Doubles specialist Hutchins is currently undergoing treatment for cancer but will attend the French Open as part of the British Eurosport punditry team.
Hutchins told sportinglife.com: "I have spoken to him (Murray). It's a difficult decision - you always want to play at the Grand Slams more than any other tournament.
"After moving up to number two in the rankings, he wanted to justify his place there and then look to number one which he definitely wants.
"Ultimately Wimbledon is a big target for him. He made the final last year and is always improving. Having won his first Grand Slam title he'll feel like he can win Wimbledon, no question."
The Davis Cup star added: "He needs to do everything he can to win Wimbledon. Remember he's only 26 so still has four or five years of his peak to go. He can't risk a back injury - that can be very serious and we've seen careers ruined by such problems.
"He's down but he'll get over it, he's a big boy."
Will he be ready for the grasscourt season? Murray is due to appear next at Queen's Club starting on June 10.
"Wimbledon, that's his main goal," continued Hutchins. "You never know how a back will react to treatment, that's what the specialist has been saying.
"It's something he's had for a long time. Playing five sets in a Grand Slam isn't ideal for him (at the moment).
"The whole year you target the big ones - your year is determined by how you do at them.
"The last year Andy's been exceptional at them - he made the final in Australia, was US Open champion, made the Wimbledon final and won the Olympics. They are very impressive results.
"I've missed the last two French Opens with wrist injuries and it's devastating."

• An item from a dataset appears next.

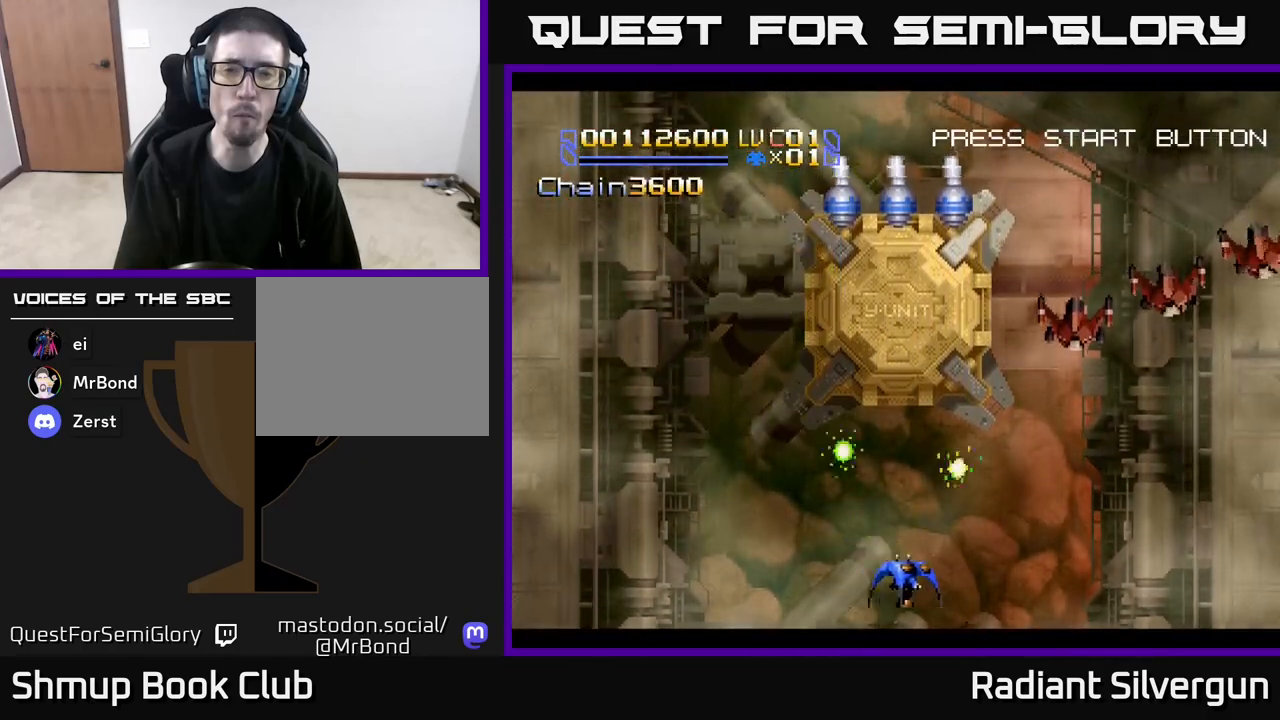
{"buttons": ["X", "DPAD_RIGHT"], "left_stick": "center", "events": []}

Could it be a blessing in disguise?
Hutchins said: "I don't think it will in terms of fatigue but from an injury point of view it could be.
"You use the back on every single shot. With Andy's game style he's building the point and needs to move well. He has to be able to play free.
"In terms of feeling loose and fresh, having a mindset that you are injury free, that will help Andy. He won't want any sort of injury going into Wimbledon. If it's possible he'll want to go into Wimbledon 100 per cent fit rather than being 75 per cent for the French and the same for Wimbledon."